– Хорошо, ступай. Я постараюсь не испытывать его терпение и поскорее отправлюсь в капитул.
– Боюсь, кир, тебе стоит сразу отправиться на площадь Аурена, – виновато хлопнув глазами, послушник даже отступил на полшага, – я здесь уже более часа стою, после того, как твой слуга отказался пускать меня на порог.

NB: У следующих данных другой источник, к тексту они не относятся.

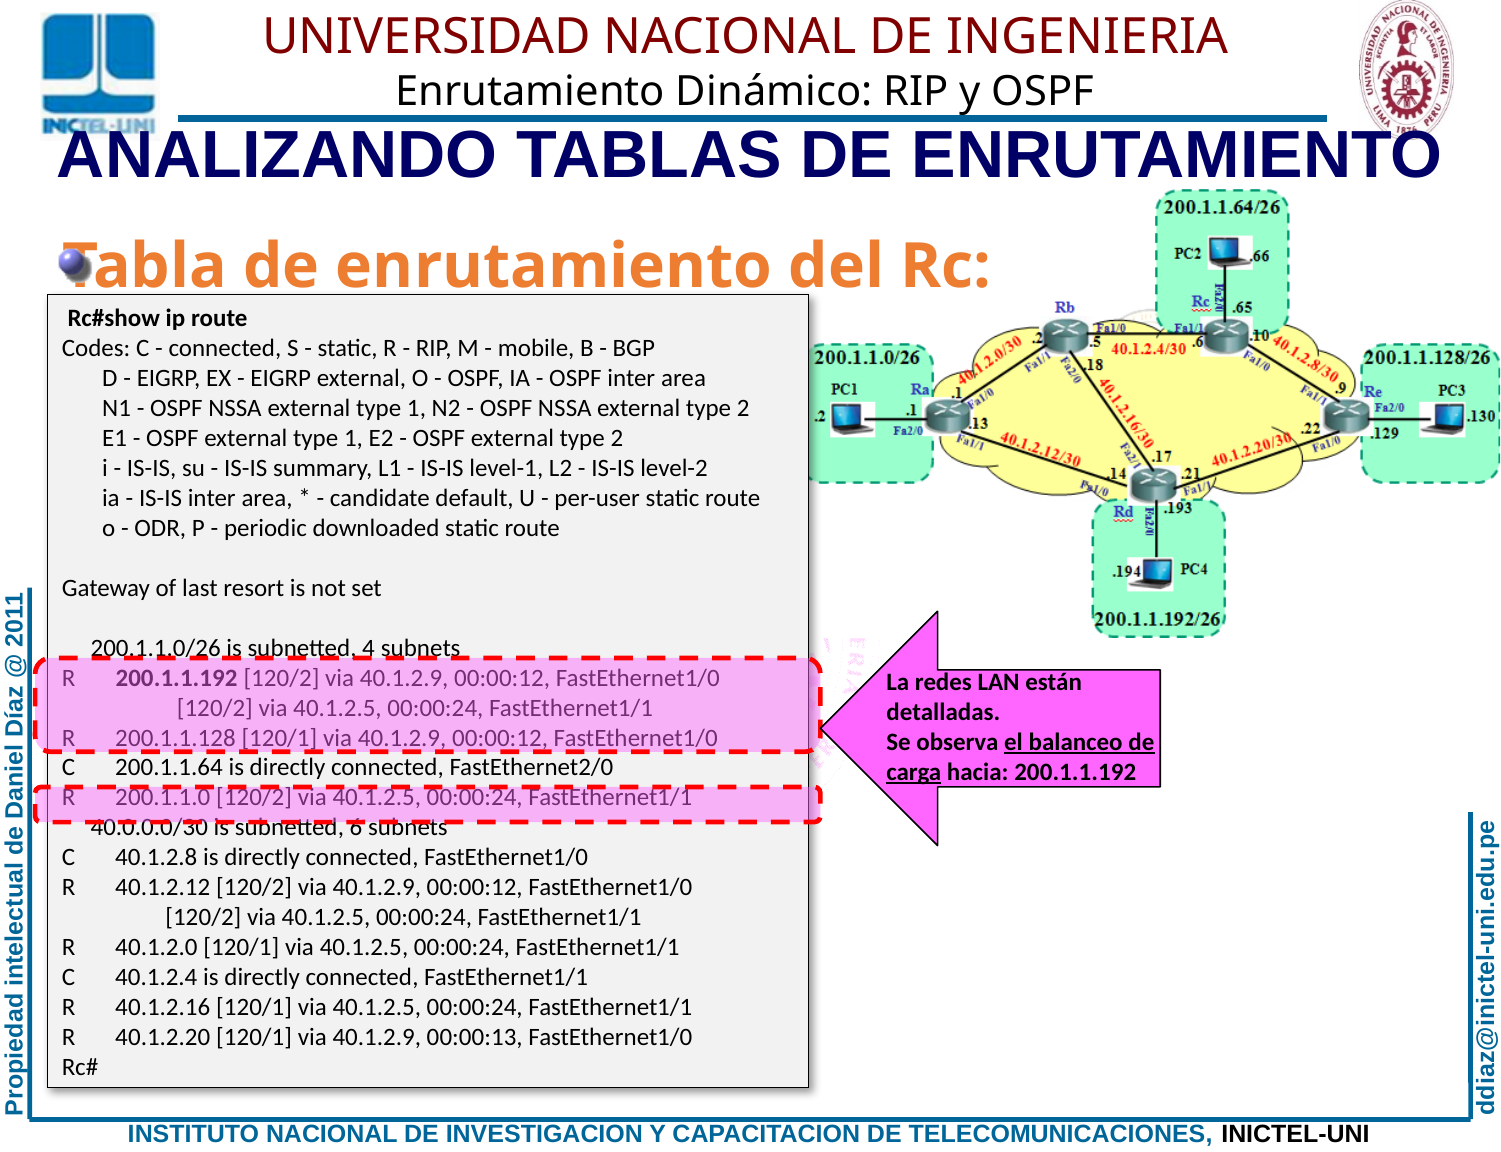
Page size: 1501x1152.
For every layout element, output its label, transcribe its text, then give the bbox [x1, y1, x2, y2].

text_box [46, 189, 1501, 1098]
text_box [35, 611, 1175, 846]
picture [40, 12, 160, 141]
text_box ANALIZANDO TABLAS DE ENRUTAMIENTO [41, 103, 1460, 199]
picture [1359, 0, 1454, 103]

Я выругался в сердцах и трижды проклял тот день, когда согласился впустить в свой дом Грева. По правилам, мне не полагалось больше одного слуги, и к тому же выбирать можно было только из тех, на кого простиралось попечительство ордена, однако выбор мой, из всех прочих вариантов, оказался крайне неудачным.
– Тогда я туда и отправлюсь, – с трудом вернув лицу спокойное выражение, я захлопнул перед послушником дверь, оставив несчастного в расстроенных чувствах.

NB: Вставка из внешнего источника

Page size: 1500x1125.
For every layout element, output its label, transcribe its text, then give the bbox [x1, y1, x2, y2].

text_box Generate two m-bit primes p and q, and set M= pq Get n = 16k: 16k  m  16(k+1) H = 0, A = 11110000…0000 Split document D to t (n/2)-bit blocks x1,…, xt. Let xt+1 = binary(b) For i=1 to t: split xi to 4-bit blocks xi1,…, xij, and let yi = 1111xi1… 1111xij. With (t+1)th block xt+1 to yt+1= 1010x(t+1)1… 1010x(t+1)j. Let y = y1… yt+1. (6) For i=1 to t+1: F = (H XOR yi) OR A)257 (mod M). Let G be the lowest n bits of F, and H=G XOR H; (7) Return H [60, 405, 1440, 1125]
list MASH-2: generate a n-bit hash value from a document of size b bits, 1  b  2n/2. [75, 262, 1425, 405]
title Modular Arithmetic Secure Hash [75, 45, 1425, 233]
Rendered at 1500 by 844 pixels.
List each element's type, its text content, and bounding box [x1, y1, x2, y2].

Времени у меня не оставалось, и потому тратить его на поиски нерадивого слуги я не стал. Быстро умывшись и сменив домашнюю тунику на более просторную, с золотым шитьем, опоясавшись кожаной перевязью с мечом, я вышел на улицу. Разгуливать по мостовым Стафероса пешком не слишком приличествовало положению, но площадь Аурена, на которой находился искомый дом, находилась всего в нескольких кварталах от дома. Тратить время на седлание Хлыста, а тем более, на ожидание паланкина, в данный момент смерти подобно. Знать бы только, зачем я понадобился Трифону, больше жизни ненавидевшему опоздания. Само собой, не будь я из рода Кемман, не видать мне нынешней должности как своих ушей, и это в лучшем случае. Но даже с учетом моего положения ласковых слов от старшего дознавателя ждать не стоит.

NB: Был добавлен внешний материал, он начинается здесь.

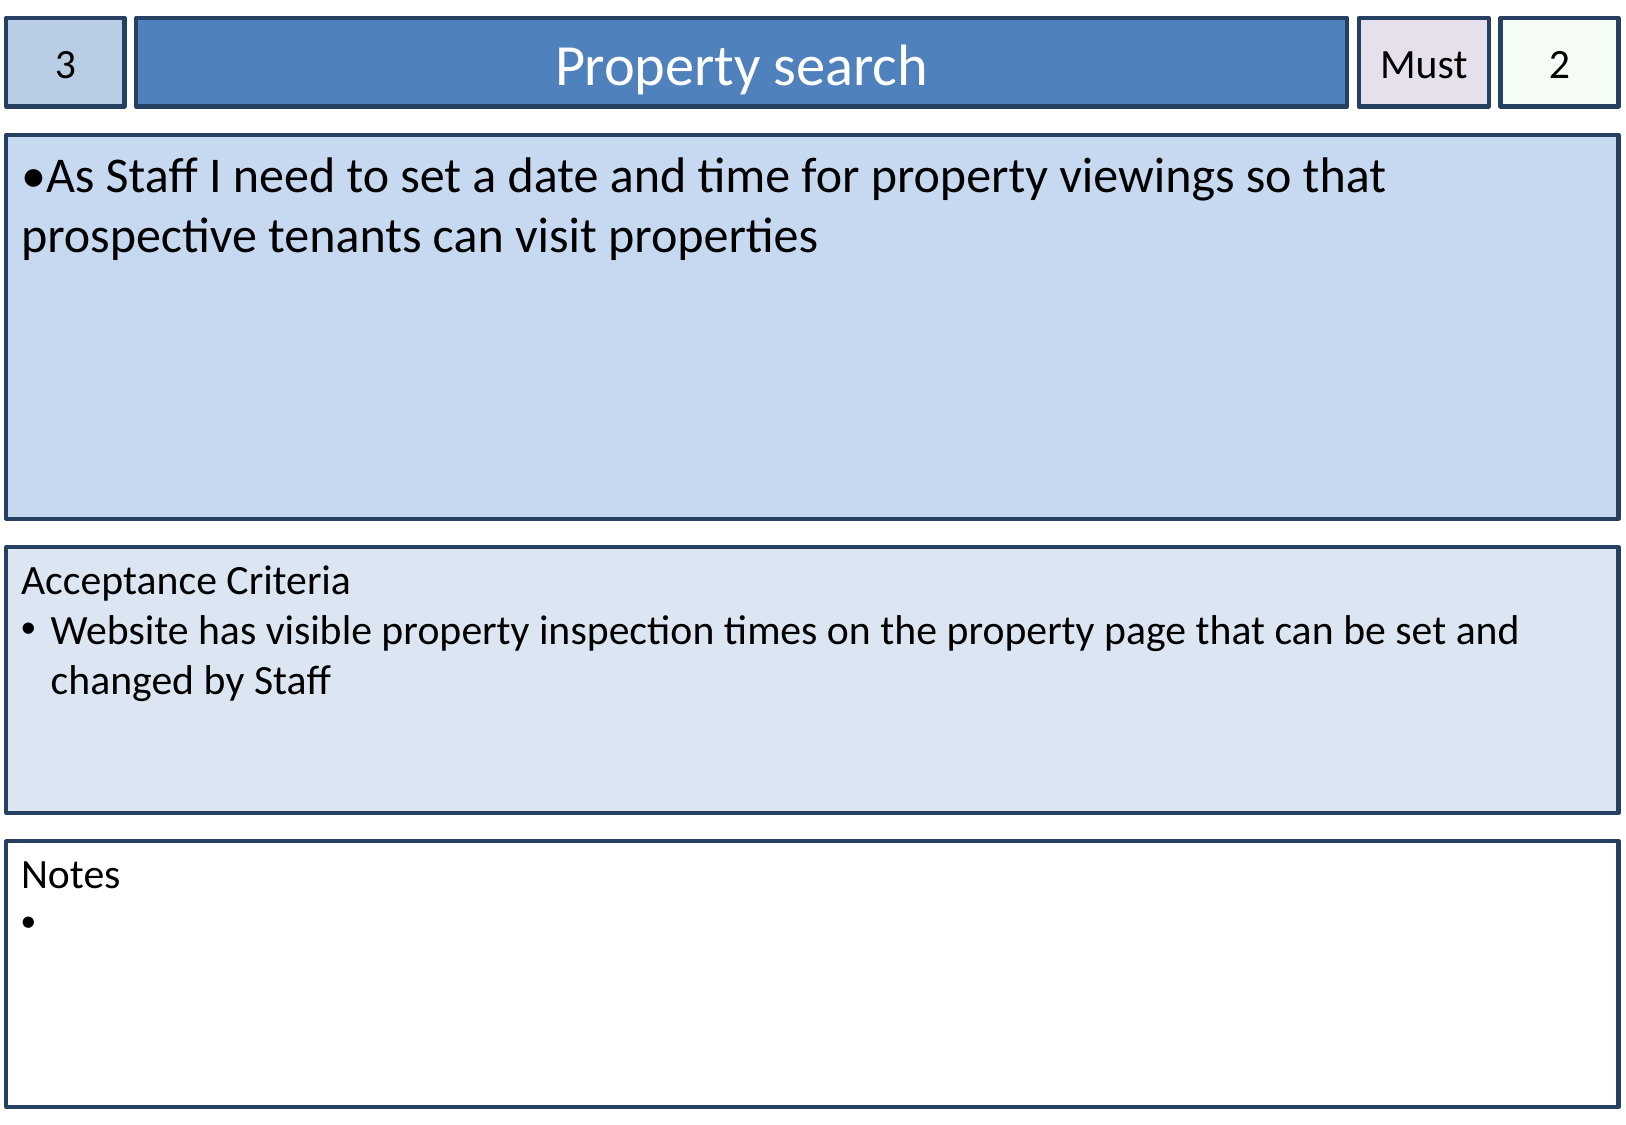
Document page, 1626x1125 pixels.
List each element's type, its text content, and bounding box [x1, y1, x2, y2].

На раскаленных улицах ни души. Редкие в этих местах деревья, казалось, пригнулись к земле, не в силах выдержать гнет небесного светила, и только ветер, горячий и въедливый, непрестанно, но всё равно как-то лениво клевал их, будто падальщик умирающего буйвола. Мостовая исходила полуденным жаром, плавясь как олово в печи, и я будто бы чувствовал его даже сквозь толстые подошвы сандалий. За свои шестнадцать лет я еще ни разу не наблюдал такой жаркой погоды, и чувствовал себя соответствующе. Казалось, сам Антартес решил выжечь империю до тла и превратить ее в пустыню, какую мне доводилось некогда наблюдать далеко на юге в землях халифата Солдрейна. С наступлением жары город будто замер, уснул, накрытый одеялом из спертого воздуха, скорчился подобно иссохшему мертвецу. Последние два месяца я занимался лишь тем, что лежал на голых простынях, вечерами принимая гостей и сам изредка выбираясь на прогулки. Кроме вина в этом удушливом мире не осталось развлечений, и потому мы заливались им до самого горлышка, разбавляя его ледяной водой из подземных источников и льдом, ставшим теперь на вес золота. Жара выматывала и доводила до исступления, и даже ночью от нее не было спасения. Шумные прежде пиры превратились в собрания растянувшихся на мраморных полах тел, жаждущих лишь одного: прохлады. И потому нынешняя незапланированная прогулка вызывала во мне смешанные чувства. С одной стороны я был рад занять себя хоть чем-нибудь, но с другой – невыносимая жара и предстоящая встреча с Трифоном сказывались неприятным напряжением где-то в груди. Я был весь на взводе и чувство это, пожалуй, вовсе не было чем-то приятным.
Кир Эммер Дарбин, насколько я знал, был уполномоченным лицом и советником посла империи Ахвила, человек не слишком заметный и далеко не такой известный как сам посол. Что могло привлечь к нему людей из ордена, кроме очевидного шпионажа в пользу своего сюзерена? Впрочем, это и вовсе не было секретом, поскольку не существовало еще послов, которые бы им не занимались. Дознаватели расследовали ересь во всех ее проявлениях, в отдельных случаях – государственные и военные преступления. Широкий спектр услуг, которые наш кабинет оказывал Великому магистру, впрочем, на этом не заканчивался. Не думаю, что Дарбин попадал под какой-то из этих двух пунктов, поскольку, всем это известно, как член дипломатической миссии он молился своему пантеону богов совершенно открыто, а совершить какие бы то ни было преступления против империи на столь высоком уровне у него вряд ли бы получилось. Иные прецеденты, за которые брался кабинет дознавателей, существовали, но крайне мало, и большая их часть – мистического толка. Нечто подсказывало мне, будто сегодняшний день как раз и должен будет войти в эту категорию «иных».